Robert, I believe the key is to treat the groups individually. Therefore, when Group 1 from "a" is being evaluated (because of the group by), it is being evaluated against the whole QotD table "b".
Here, we are looking for the GroupNames from the grouped set "a" whose MAX(a.TheValue) values are less than the "b.TheValue"
Since the MAX(a.TheValue) for Group 1 is 3, which is same as the max value for "b" it does not appear in the result set.
The MAX(a.TheValue) for Group 2 is 2, which is less than "b", and therefore it appears in the result set.
Hope that clears things out a bit.

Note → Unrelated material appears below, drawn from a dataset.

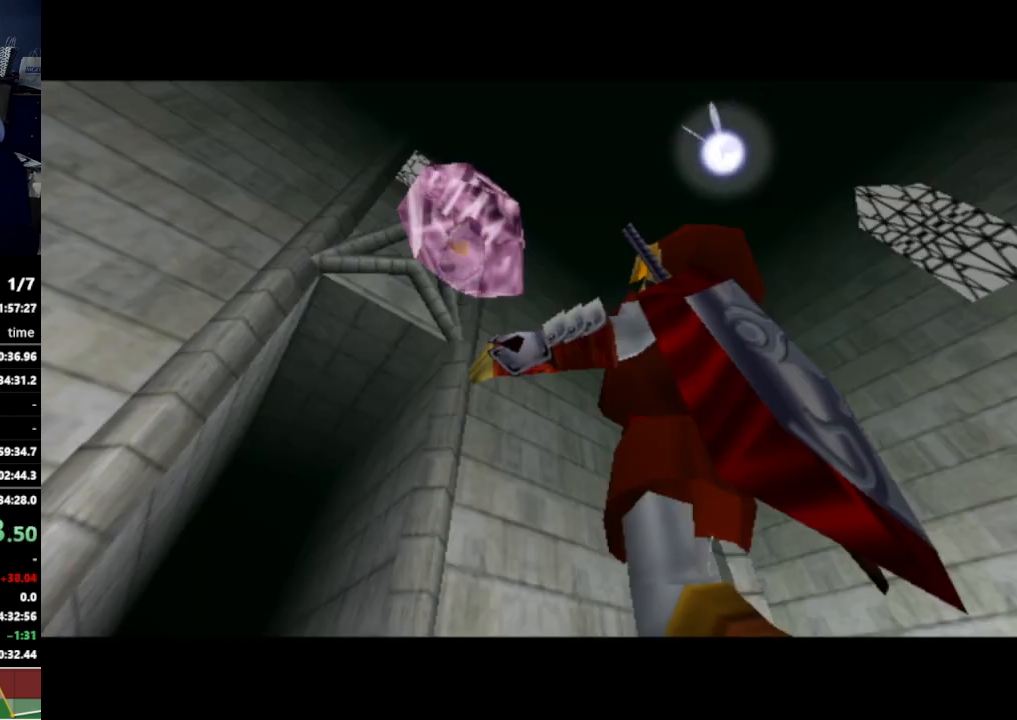
{"dt_ms": 500, "buttons": [], "left_stick": "center", "right_stick": "center", "events": []}
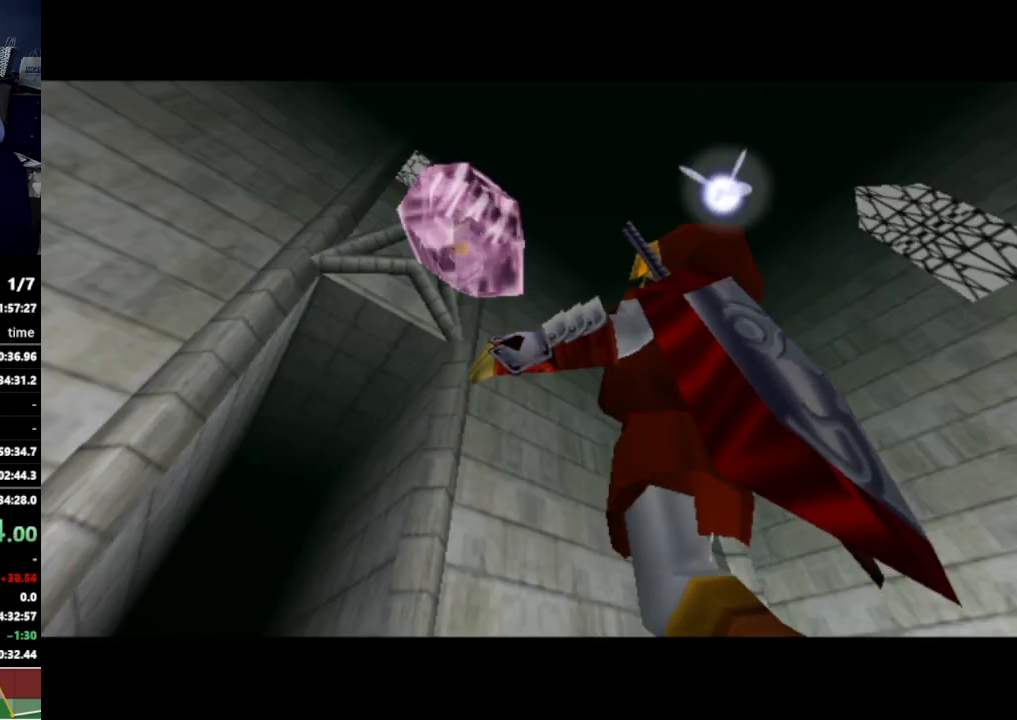
{"dt_ms": 500, "buttons": [], "left_stick": "center", "right_stick": "center", "events": []}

You can break the query into two, with the first part being:
SELECT a.GroupName, MAX(a.TheValue)
FROM QotD AS a
GROUP BY a.GroupName, a.TheValue
Now compare this with "b" - you should start getting a feel of the internal workings.
Thanks & Regards,
Nakul Vachhrajani.
http://nakulvachhrajani.com
Follow me on
Twitter: @sqltwins
September 8, 2010 at 8:36 am
In a recent blog, Kalen Delaney said she is frequently asked why is there a need to understand the internals of SQL Server. I think this question illustrates why. The key to getting the right answer is an understanding of the sequence of events during the query processing - the HAVING clause is processed after the GROUP BY and acts on the result set from the earlier phases.
I learned this from Itzik Ben-Gan's book 'Inside Microsoft SQL Server 2008: T-SQL Querying'. Chapter 1, Logical Query Processing, has a great section on the sequence of events that occurs when the query processor gets to work. I really recommend this book to anyone who is struggling to understand the explanation for this QotD.
Tony
September 8, 2010 at 8:37 am
Group 1 - max(a) is 3 ---- nothing in b is greater than a
Group 2 - max(a) is 2 ---- 3 (in b which is the whole table) is greater than 2 so this is true
Group 3 - max(a) is 3 ---- nothing in b is greater than a
Group 4 - max(a) is 3 ---- nothing in b is greater than a
Group 5 - max(a) is 1 ---- 2 & 3 (in b which is the whole table) are greater than 1 so this is true
Group 6 - max(a) is 2 ---- 3 (in b which is the whole table) is greater than 2 so this is true
Group 7 - max(a) is 3 ---- nothing in b is greater than a
Okay, I've got it now. I think I was getting my a and b contexts confused. Thanks for the help folks. It probably helped that I increased my blood caffeine level.
GREAT question. The amount of smoke coming out of my ears has doubled.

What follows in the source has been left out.